## [TASK GOAL]
Exactly and only the lines below from the one containing "left ankle: (473, 300)" down to the one containing "left shoulder: (267, 272)" are wanted, both included; please exclude every picture.

[Source data]
+++
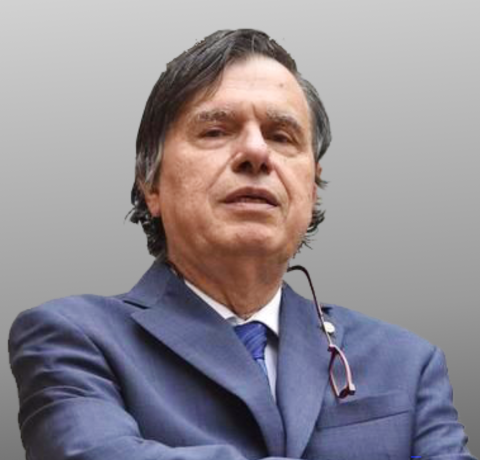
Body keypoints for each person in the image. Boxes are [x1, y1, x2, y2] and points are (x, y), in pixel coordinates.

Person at [8, 29, 476, 460]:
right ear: (151, 184)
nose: (256, 153)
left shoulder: (407, 362)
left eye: (281, 136)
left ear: (312, 188)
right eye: (215, 131)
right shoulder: (74, 339)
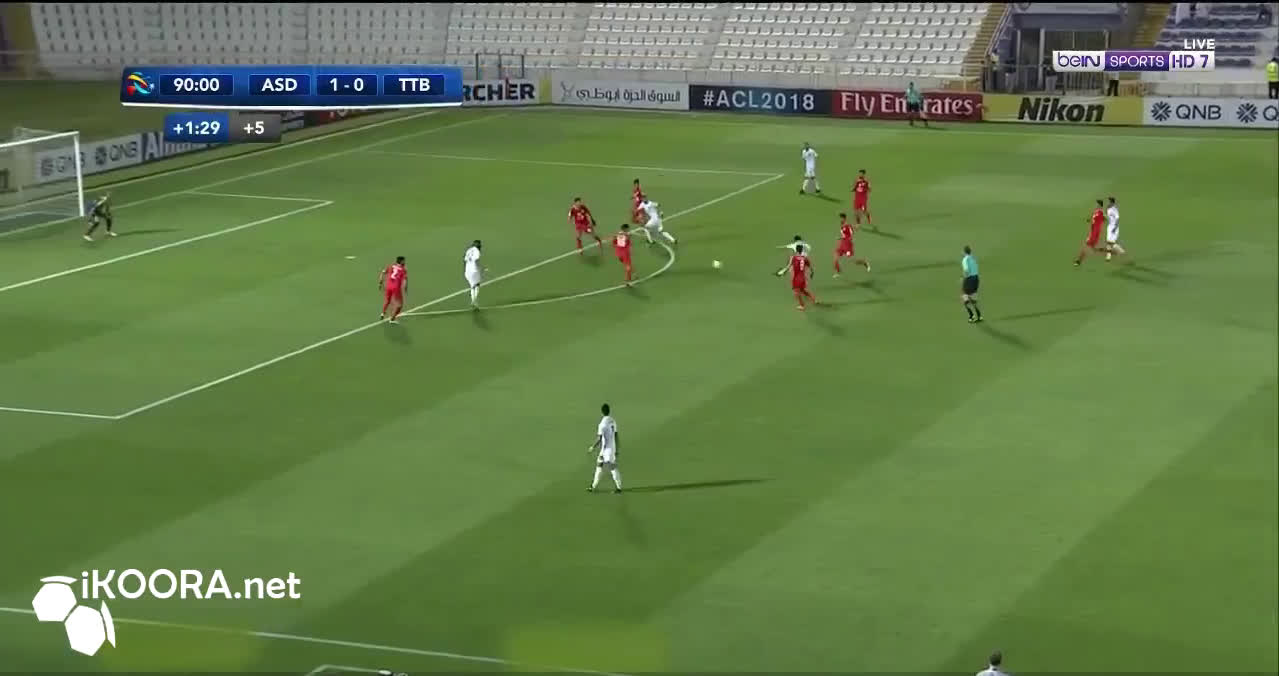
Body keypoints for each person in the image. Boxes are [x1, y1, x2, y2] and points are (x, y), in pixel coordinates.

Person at [587, 403, 622, 493]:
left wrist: (592, 447)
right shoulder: (613, 421)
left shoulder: (602, 424)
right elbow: (616, 435)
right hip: (610, 448)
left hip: (606, 450)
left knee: (612, 467)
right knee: (599, 465)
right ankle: (593, 486)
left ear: (602, 412)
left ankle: (619, 488)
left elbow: (599, 439)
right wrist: (617, 448)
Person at [780, 243, 818, 310]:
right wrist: (812, 273)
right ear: (801, 250)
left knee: (797, 291)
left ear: (796, 250)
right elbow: (811, 268)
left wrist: (783, 272)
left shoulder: (793, 258)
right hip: (803, 277)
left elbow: (788, 266)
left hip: (796, 278)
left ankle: (802, 305)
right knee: (803, 290)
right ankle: (814, 299)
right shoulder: (805, 258)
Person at [833, 212, 870, 277]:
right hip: (842, 244)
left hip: (847, 245)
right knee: (835, 257)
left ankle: (865, 263)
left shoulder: (847, 225)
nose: (840, 219)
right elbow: (844, 234)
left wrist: (846, 238)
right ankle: (838, 271)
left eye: (841, 218)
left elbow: (851, 234)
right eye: (840, 218)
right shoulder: (842, 225)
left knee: (854, 261)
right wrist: (841, 238)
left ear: (844, 218)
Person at [1074, 199, 1105, 266]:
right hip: (1094, 232)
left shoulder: (1100, 212)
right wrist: (1090, 219)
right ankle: (1106, 251)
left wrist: (1094, 221)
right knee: (1092, 247)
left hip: (1094, 233)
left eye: (1097, 204)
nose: (1095, 205)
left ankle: (1078, 261)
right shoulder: (1096, 212)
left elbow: (1100, 220)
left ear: (1099, 205)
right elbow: (1096, 219)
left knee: (1086, 246)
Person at [378, 256, 407, 323]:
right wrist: (405, 288)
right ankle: (392, 319)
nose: (404, 262)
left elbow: (382, 273)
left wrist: (380, 283)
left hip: (388, 286)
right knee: (400, 304)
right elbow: (405, 280)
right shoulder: (403, 269)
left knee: (387, 300)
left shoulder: (390, 266)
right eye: (404, 261)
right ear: (401, 261)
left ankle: (382, 313)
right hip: (396, 287)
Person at [961, 245, 983, 323]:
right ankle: (979, 316)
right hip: (976, 279)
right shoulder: (973, 258)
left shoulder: (965, 259)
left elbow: (966, 270)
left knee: (965, 297)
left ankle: (971, 316)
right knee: (973, 297)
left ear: (964, 252)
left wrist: (964, 278)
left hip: (969, 279)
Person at [1104, 196, 1126, 261]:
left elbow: (1117, 219)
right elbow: (1108, 217)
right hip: (1109, 226)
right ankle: (1108, 256)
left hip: (1114, 227)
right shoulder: (1108, 208)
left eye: (1109, 201)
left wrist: (1115, 227)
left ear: (1112, 202)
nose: (1108, 203)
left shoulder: (1114, 209)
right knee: (1108, 241)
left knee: (1112, 243)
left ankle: (1121, 250)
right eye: (1108, 201)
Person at [463, 240, 483, 309]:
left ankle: (473, 300)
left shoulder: (468, 250)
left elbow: (465, 260)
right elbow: (476, 260)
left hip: (467, 271)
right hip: (474, 271)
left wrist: (465, 270)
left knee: (472, 286)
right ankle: (474, 300)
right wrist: (480, 268)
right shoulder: (477, 251)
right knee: (477, 285)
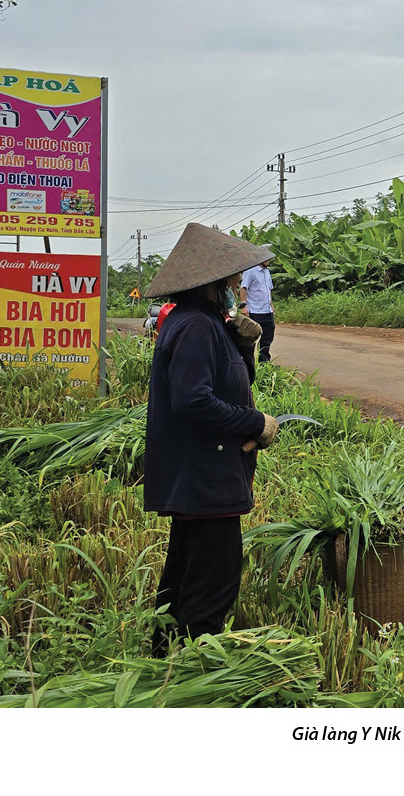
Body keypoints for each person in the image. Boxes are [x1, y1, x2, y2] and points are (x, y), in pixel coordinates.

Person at [140, 222, 279, 656]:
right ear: (212, 282)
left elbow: (225, 381)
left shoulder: (204, 321)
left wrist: (244, 345)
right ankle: (194, 666)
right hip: (204, 477)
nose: (239, 283)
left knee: (186, 572)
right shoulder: (196, 326)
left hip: (201, 477)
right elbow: (194, 401)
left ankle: (165, 659)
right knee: (213, 581)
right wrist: (255, 424)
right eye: (234, 277)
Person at [238, 258, 277, 363]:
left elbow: (268, 289)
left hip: (267, 311)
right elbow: (243, 288)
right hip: (254, 311)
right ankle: (247, 363)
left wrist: (271, 305)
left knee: (267, 337)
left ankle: (264, 363)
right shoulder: (250, 271)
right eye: (267, 258)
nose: (269, 260)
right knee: (250, 338)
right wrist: (244, 307)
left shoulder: (267, 272)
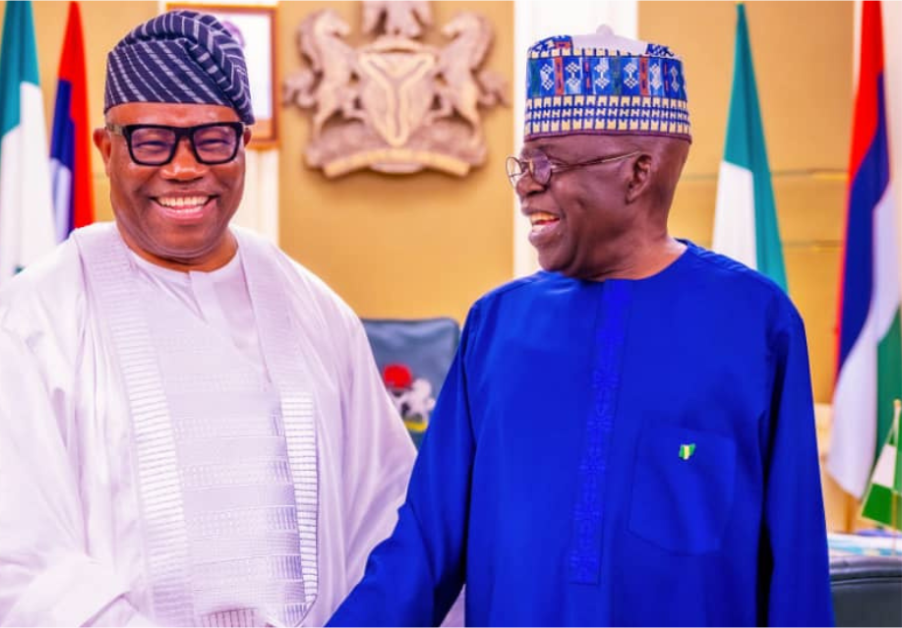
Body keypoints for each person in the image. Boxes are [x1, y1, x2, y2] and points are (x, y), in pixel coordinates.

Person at [0, 11, 415, 627]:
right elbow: (3, 565)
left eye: (212, 138)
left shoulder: (316, 315)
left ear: (243, 144)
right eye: (151, 140)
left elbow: (386, 521)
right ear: (106, 148)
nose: (184, 166)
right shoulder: (30, 326)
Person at [328, 27, 834, 627]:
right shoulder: (497, 327)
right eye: (525, 163)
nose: (526, 183)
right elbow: (424, 547)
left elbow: (796, 566)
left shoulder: (755, 324)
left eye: (549, 162)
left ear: (638, 173)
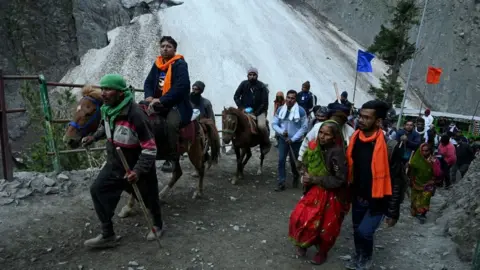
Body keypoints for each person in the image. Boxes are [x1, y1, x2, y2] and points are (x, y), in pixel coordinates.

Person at [82, 74, 163, 248]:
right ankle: (107, 234)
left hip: (136, 166)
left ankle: (158, 225)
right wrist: (93, 137)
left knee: (149, 198)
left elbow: (150, 147)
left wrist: (138, 170)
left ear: (120, 93)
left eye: (108, 89)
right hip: (115, 164)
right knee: (98, 190)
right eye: (102, 89)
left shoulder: (135, 115)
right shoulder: (107, 109)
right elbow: (106, 127)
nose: (103, 93)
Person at [344, 100, 404, 270]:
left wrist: (393, 212)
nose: (361, 120)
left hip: (378, 199)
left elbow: (397, 181)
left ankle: (366, 258)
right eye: (360, 116)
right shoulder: (355, 139)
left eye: (366, 118)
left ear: (378, 121)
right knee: (356, 230)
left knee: (365, 231)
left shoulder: (390, 147)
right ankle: (359, 255)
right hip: (358, 195)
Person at [289, 121, 350, 265]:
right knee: (301, 217)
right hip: (313, 191)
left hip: (330, 194)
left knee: (326, 226)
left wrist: (315, 179)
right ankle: (303, 243)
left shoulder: (337, 153)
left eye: (327, 134)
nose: (322, 137)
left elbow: (340, 179)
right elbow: (305, 164)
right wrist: (304, 174)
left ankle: (322, 252)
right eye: (321, 133)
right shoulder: (313, 147)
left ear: (334, 137)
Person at [143, 36, 192, 172]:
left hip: (176, 104)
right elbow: (148, 82)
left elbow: (181, 87)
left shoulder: (180, 64)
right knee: (140, 115)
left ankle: (172, 158)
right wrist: (148, 96)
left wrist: (162, 100)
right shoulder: (157, 64)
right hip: (157, 103)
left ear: (174, 49)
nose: (165, 49)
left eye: (168, 46)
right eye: (163, 46)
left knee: (171, 124)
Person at [272, 90, 308, 191]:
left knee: (294, 161)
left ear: (295, 99)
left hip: (296, 141)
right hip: (283, 139)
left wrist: (293, 139)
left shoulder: (301, 111)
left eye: (292, 98)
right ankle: (281, 182)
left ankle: (296, 176)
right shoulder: (280, 110)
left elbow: (304, 127)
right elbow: (274, 124)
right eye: (288, 97)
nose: (290, 100)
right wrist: (281, 131)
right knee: (281, 160)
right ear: (285, 98)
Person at [233, 67, 270, 154]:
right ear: (247, 76)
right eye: (250, 75)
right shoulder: (243, 84)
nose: (252, 76)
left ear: (257, 76)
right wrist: (241, 108)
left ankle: (266, 143)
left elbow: (264, 102)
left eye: (254, 75)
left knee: (261, 126)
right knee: (234, 122)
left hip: (259, 111)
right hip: (244, 110)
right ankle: (234, 143)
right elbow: (236, 96)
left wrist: (256, 112)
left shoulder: (262, 86)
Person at [408, 143, 443, 224]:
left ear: (430, 151)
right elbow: (411, 171)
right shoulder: (416, 159)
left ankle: (422, 214)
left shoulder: (434, 160)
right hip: (416, 182)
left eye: (426, 151)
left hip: (429, 183)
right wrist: (409, 167)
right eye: (422, 151)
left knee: (425, 198)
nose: (424, 152)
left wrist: (434, 165)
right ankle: (417, 212)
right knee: (416, 198)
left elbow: (438, 173)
+++
## [RESPONSE TO THIS EXERCISE]
left ankle: (473, 300)
left shoulder: (468, 250)
left elbow: (465, 260)
right elbow: (476, 260)
left hip: (467, 271)
right hip: (474, 271)
left wrist: (465, 270)
left knee: (472, 286)
right ankle: (474, 300)
right wrist: (480, 268)
right shoulder: (477, 251)
right knee: (477, 285)
Body keypoints for each person in the image. Boxes are [x1, y1, x2, y2] and points are (x, y), in pixel coordinates.

Person at [140, 222, 279, 656]:
right ear: (212, 282)
left elbow: (225, 381)
left shoulder: (204, 321)
left wrist: (244, 345)
right ankle: (194, 666)
right hip: (204, 477)
nose: (239, 283)
left knee: (186, 572)
right shoulder: (196, 326)
left hip: (201, 477)
right elbow: (194, 401)
left ankle: (165, 659)
right knee: (213, 581)
right wrist: (255, 424)
right eye: (234, 277)
Person at [238, 258, 277, 363]:
left elbow: (268, 289)
left hip: (267, 311)
right elbow: (243, 288)
right hip: (254, 311)
right ankle: (247, 363)
left wrist: (271, 305)
left knee: (267, 337)
left ankle: (264, 363)
right shoulder: (250, 271)
right eye: (267, 258)
nose: (269, 260)
right knee: (250, 338)
right wrist: (244, 307)
left shoulder: (267, 272)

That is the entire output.